| The input |

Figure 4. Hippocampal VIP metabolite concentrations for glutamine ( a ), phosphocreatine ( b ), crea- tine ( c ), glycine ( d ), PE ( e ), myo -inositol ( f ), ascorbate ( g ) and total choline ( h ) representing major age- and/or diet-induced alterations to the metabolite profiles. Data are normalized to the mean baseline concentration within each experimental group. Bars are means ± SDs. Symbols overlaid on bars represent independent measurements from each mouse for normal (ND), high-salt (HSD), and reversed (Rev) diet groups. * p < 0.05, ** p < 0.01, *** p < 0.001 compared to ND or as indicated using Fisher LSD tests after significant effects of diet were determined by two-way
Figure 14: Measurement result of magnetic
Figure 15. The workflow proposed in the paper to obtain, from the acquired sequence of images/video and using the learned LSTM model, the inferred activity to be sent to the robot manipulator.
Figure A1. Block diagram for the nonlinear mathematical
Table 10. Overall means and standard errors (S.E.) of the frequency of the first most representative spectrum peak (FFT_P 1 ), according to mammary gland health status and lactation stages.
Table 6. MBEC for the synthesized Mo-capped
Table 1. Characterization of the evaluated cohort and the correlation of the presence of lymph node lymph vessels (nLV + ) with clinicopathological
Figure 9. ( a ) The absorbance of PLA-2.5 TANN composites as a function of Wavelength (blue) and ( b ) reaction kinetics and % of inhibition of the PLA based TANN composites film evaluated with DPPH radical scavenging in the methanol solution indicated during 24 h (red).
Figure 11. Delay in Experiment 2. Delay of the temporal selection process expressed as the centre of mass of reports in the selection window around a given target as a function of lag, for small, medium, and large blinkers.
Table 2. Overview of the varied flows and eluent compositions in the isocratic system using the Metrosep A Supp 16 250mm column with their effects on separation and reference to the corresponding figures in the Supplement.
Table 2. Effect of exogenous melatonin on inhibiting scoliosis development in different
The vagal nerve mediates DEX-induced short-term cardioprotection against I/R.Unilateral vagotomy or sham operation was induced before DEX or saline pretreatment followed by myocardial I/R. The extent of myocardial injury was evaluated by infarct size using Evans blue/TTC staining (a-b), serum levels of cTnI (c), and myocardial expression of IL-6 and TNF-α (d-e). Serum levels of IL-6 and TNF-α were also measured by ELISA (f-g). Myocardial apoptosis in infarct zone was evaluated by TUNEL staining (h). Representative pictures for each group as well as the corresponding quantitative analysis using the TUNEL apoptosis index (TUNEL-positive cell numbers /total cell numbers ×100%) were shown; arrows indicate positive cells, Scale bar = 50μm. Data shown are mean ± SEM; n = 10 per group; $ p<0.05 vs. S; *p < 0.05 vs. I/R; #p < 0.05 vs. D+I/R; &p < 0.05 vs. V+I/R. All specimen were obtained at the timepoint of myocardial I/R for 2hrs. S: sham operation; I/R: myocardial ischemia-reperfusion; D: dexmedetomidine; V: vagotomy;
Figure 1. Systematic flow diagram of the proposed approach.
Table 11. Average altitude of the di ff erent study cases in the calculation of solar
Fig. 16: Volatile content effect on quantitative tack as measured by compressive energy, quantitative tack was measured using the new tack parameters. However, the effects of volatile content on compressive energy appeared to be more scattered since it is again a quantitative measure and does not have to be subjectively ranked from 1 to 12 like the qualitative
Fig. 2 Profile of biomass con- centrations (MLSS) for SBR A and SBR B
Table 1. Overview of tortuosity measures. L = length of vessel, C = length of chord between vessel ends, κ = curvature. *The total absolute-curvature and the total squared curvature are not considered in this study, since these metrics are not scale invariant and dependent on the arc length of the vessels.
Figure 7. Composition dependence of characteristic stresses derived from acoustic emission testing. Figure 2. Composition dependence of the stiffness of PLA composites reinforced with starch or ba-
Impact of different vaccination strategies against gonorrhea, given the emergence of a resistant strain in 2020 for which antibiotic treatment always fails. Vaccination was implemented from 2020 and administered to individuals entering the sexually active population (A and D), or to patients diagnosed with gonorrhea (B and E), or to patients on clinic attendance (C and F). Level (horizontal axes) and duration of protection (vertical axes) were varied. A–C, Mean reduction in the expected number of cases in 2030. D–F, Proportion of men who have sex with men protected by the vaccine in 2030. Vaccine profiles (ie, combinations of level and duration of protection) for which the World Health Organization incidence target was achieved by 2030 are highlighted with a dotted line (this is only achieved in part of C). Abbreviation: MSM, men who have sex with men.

| What is expected |
Each record is to be given again in full, exactly as it reads.

| Response to the exercise |
Figure 4. Hippocampal VIP metabolite concentrations for glutamine ( a ), phosphocreatine ( b ), crea- tine ( c ), glycine ( d ), PE ( e ), myo -inositol ( f ), ascorbate ( g ) and total choline ( h ) representing major age- and/or diet-induced alterations to the metabolite profiles. Data are normalized to the mean baseline concentration within each experimental group. Bars are means ± SDs. Symbols overlaid on bars represent independent measurements from each mouse for normal (ND), high-salt (HSD), and reversed (Rev) diet groups. * p < 0.05, ** p < 0.01, *** p < 0.001 compared to ND or as indicated using Fisher LSD tests after significant effects of diet were determined by two-way
Figure 14: Measurement result of magnetic
Figure 15. The workflow proposed in the paper to obtain, from the acquired sequence of images/video and using the learned LSTM model, the inferred activity to be sent to the robot manipulator.
Figure A1. Block diagram for the nonlinear mathematical
Table 10. Overall means and standard errors (S.E.) of the frequency of the first most representative spectrum peak (FFT_P 1 ), according to mammary gland health status and lactation stages.
Table 6. MBEC for the synthesized Mo-capped
Table 1. Characterization of the evaluated cohort and the correlation of the presence of lymph node lymph vessels (nLV + ) with clinicopathological
Figure 9. ( a ) The absorbance of PLA-2.5 TANN composites as a function of Wavelength (blue) and ( b ) reaction kinetics and % of inhibition of the PLA based TANN composites film evaluated with DPPH radical scavenging in the methanol solution indicated during 24 h (red).
Figure 11. Delay in Experiment 2. Delay of the temporal selection process expressed as the centre of mass of reports in the selection window around a given target as a function of lag, for small, medium, and large blinkers.
Table 2. Overview of the varied flows and eluent compositions in the isocratic system using the Metrosep A Supp 16 250mm column with their effects on separation and reference to the corresponding figures in the Supplement.
Table 2. Effect of exogenous melatonin on inhibiting scoliosis development in different
The vagal nerve mediates DEX-induced short-term cardioprotection against I/R.Unilateral vagotomy or sham operation was induced before DEX or saline pretreatment followed by myocardial I/R. The extent of myocardial injury was evaluated by infarct size using Evans blue/TTC staining (a-b), serum levels of cTnI (c), and myocardial expression of IL-6 and TNF-α (d-e). Serum levels of IL-6 and TNF-α were also measured by ELISA (f-g). Myocardial apoptosis in infarct zone was evaluated by TUNEL staining (h). Representative pictures for each group as well as the corresponding quantitative analysis using the TUNEL apoptosis index (TUNEL-positive cell numbers /total cell numbers ×100%) were shown; arrows indicate positive cells, Scale bar = 50μm. Data shown are mean ± SEM; n = 10 per group; $ p<0.05 vs. S; *p < 0.05 vs. I/R; #p < 0.05 vs. D+I/R; &p < 0.05 vs. V+I/R. All specimen were obtained at the timepoint of myocardial I/R for 2hrs. S: sham operation; I/R: myocardial ischemia-reperfusion; D: dexmedetomidine; V: vagotomy;
Figure 1. Systematic flow diagram of the proposed approach.
Table 11. Average altitude of the di ff erent study cases in the calculation of solar
Fig. 16: Volatile content effect on quantitative tack as measured by compressive energy, quantitative tack was measured using the new tack parameters. However, the effects of volatile content on compressive energy appeared to be more scattered since it is again a quantitative measure and does not have to be subjectively ranked from 1 to 12 like the qualitative
Fig. 2 Profile of biomass con- centrations (MLSS) for SBR A and SBR B
Table 1. Overview of tortuosity measures. L = length of vessel, C = length of chord between vessel ends, κ = curvature. *The total absolute-curvature and the total squared curvature are not considered in this study, since these metrics are not scale invariant and dependent on the arc length of the vessels.
Figure 7. Composition dependence of characteristic stresses derived from acoustic emission testing. Figure 2. Composition dependence of the stiffness of PLA composites reinforced with starch or ba-
Impact of different vaccination strategies against gonorrhea, given the emergence of a resistant strain in 2020 for which antibiotic treatment always fails. Vaccination was implemented from 2020 and administered to individuals entering the sexually active population (A and D), or to patients diagnosed with gonorrhea (B and E), or to patients on clinic attendance (C and F). Level (horizontal axes) and duration of protection (vertical axes) were varied. A–C, Mean reduction in the expected number of cases in 2030. D–F, Proportion of men who have sex with men protected by the vaccine in 2030. Vaccine profiles (ie, combinations of level and duration of protection) for which the World Health Organization incidence target was achieved by 2030 are highlighted with a dotted line (this is only achieved in part of C). Abbreviation: MSM, men who have sex with men.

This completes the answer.